Laurent a pu accompagner une femme qui souhaitait obtenir une part de liberté au travers du versement du montant des allocations familiales sur son propre compte. Il admet que cette demande l’a d’abord étonné : « Elle supportait plus de quémander de l’argent, très étonnant, femme érythréenne ». Cette réaction de la part de Laurent fait directement référence aux normes ethnicisées associant les femmes érythréennes à des victimes, image contraire à l’autonomie que la femme ici concernée souhaite obtenir au travers de ces montants. Finalement, avec l’aide de Laurent, celle-ci a pu obtenir le versement de cinq cent cinquante francs d’allocations familiales par mois :

« On avait travaillé au corps [le mari] pour qu’il accepte que les allocations familiales soient versées de l’employeur, directement sur un compte postal de Madame. Ça aurait été sujet à une séparation. […] elle voulait s’émanciper. C’était assez intéressant quoi, du coup on a versé les allocations [...]. Et lui […] il a dit “ moi ça pour moi ça me choque“ mais par amour pour sa femme pis, on lui a quand même expliqué que, qu’elle a quand même des droits. Ça paraît un peu fou quoi hein, mais il avait fini par accepter […] il a dit […] si j’ai envie de la garder il faut que j’accepte ça“. Donc il s’était fait un peu à l’idée, ce papa érythréen. […] J’avais trouvé super chou parce qu’elle avait dit “mais moi j’ai pas à vous dire qu’est-ce que je fais, j’ai pas à te dire à toi et en tout cas pas à vous. J’ai trouvé ça génial et j’ai dit “ ça c’est sûr !”. Et Monsieur […] m’a demandé comment ça se passait dans mon ménage. J’ai dit […] chacun fait ce qu’il veut avec son salaire, c’est comme ça ici.
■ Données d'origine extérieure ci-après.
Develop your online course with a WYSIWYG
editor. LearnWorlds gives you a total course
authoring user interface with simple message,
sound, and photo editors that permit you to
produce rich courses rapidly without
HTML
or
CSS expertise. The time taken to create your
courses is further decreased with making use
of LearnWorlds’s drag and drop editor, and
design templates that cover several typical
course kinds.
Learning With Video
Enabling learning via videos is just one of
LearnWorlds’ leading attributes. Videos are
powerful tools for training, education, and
Et la femme lui a dit “ben tu vois“. » Laurent, assistant social

On peut voir que dans ces situations, c’est uniquement suite à un problème ou une demande de la part de la femme elle-même que le versement de l’argent s’est fait totalement ou en partie chez cette dernière. Dans les couples de personnes migrantes, l’aide sociale est versée chez l’homme, sauf si ce dernier met sa famille en situation précaire en raison de son incapacité à gérer le budget familial ou si le couple se met d’accord pour que l‘aide soit versée sur un compte au nom de la femme. Au travers des citations de Laurent, on peut observer les effets de l’intersection du genre et de l’ethnicité. L’image attribuée aux femmes migrantes les limite au niveau de l’égalité de traitement administratif, notamment en ce qui concerne leur statut, leur visibilité et leur accès à l’argent des assurances ou de l’aide sociale. Cela montre que si elles ne sont pas bousculées par des femmes migrantes telles que celle dont parle Laurent, les pratiques professionnelles répètent et reflètent les inégalités de genre et d’ethnicité. Ainsi, il est aisé de poser l’hypothèse selon laquelle les femmes migrantes obtiendraient plus de liberté et de visibilité si elles étaient séparées ou divorcées. C’est la raison pour laquelle cette question est traitée dans la section suivante.